## 演習の課題
**a)** THE ALFEEについての文章に登場する人名を、敬称を含めてすべて挙げてください。
**b)** THE ALFEEについての文章を、最後の文の後から書き継いでください。

THE ALFEEのデビュー45周年イヤーが終わりました。毎年、春と秋に全国ツアー、夏には大規模なイベントを行い、新しい曲を世に送り続ける。これがアルフィーのルーティーン。ファンとしても、ついそれが当たり前のように感じてしまうのですが、何事も継続するのは大変なこと。45年間活動休止は一度もありません。なぜこれほど長く続けることができるのか、今回はそれを考えてみたいと思います。

衰え知らずのパフォーマンス

ここ3、4年でしょうか、ライブの質が目に見えて高くなりました。演奏技術はもちろんのこと、歌、コーラスの進化がすごい。かつてのCD音源よりも、現在の生歌の方がはるかに上手いのです。

「続けていれば上手くなる」

昨年の秋のツアーで高見沢さんはそう語っていました。パフォーマンスを維持するために特別なことはしてない、これもよく聞く話です。しかしながら、陰では相当な努力があるように思えてなりません。それほど、ここ数年のライブの完成度の高さには目を見張るものがあります。高見沢さんは、5年ほど前、喉を壊したことを契機に歌い方が明らかに変わりましたし、桜井さんに至っては、今がベストの状態かと思うほど。艶のある歌声は健在で、一時期キーを下げていた曲も原キーに戻して披露しています。コーラスの核を担う坂崎さんは、目立ちませんが縁の下の力持ち。幅広い音域をカバーし、アルフィーのハーモニーを支えています。現在、ライブの通算公演回数は、バンドとしては日本最多の2770本以上。ここへ来て、いい意味で肩の力が抜けてきているのかなと思います。

## 提供資料
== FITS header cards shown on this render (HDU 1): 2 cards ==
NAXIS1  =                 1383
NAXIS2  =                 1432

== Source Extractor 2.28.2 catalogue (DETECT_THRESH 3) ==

## 課題の解答
**a)** 高見沢さん、桜井さん、坂崎さん

**b)**
サポートメンバーの吉田太郎さん(ドラム)、ただすけさん(キーボード)の存在も大きい。ともにサポートとしてのキャリアは十数年。バンドの一員として、年々存在感を増しています。ライブではお二人が加わった5声のコーラスも見どころのひとつです。

「前期高齢者ですから」。そう言って笑う3人。まだアルフィーを見たことがない方、そして、かつてのアルフィーファンの方。「今」がいちばんです。是非、コンサート会場へ。

徹底したファンサービス

続けるためにはファンの心を掴んで離さないことも大切な要素です。アルフィーの活動の基本はライブにあると前回の記事に書きましたが、そこでは常にファンを飽きさせない工夫がなされています。

先日行われた国立代々木競技場第一体育館(以下、代々木体育館)でのライブでも新しい試みがありました。来場者全員に「リストバンド型LEDライト」が配布され、曲中に遠隔操作で点灯させるというもの。驚いたのは、ファンの手拍子や振り付けを演出スタッフが把握していて、それに合わせてライトが点滅する仕組みになっていたことです。会場全体で楽曲の演出を作り上げる。ひとつの共有体験でした。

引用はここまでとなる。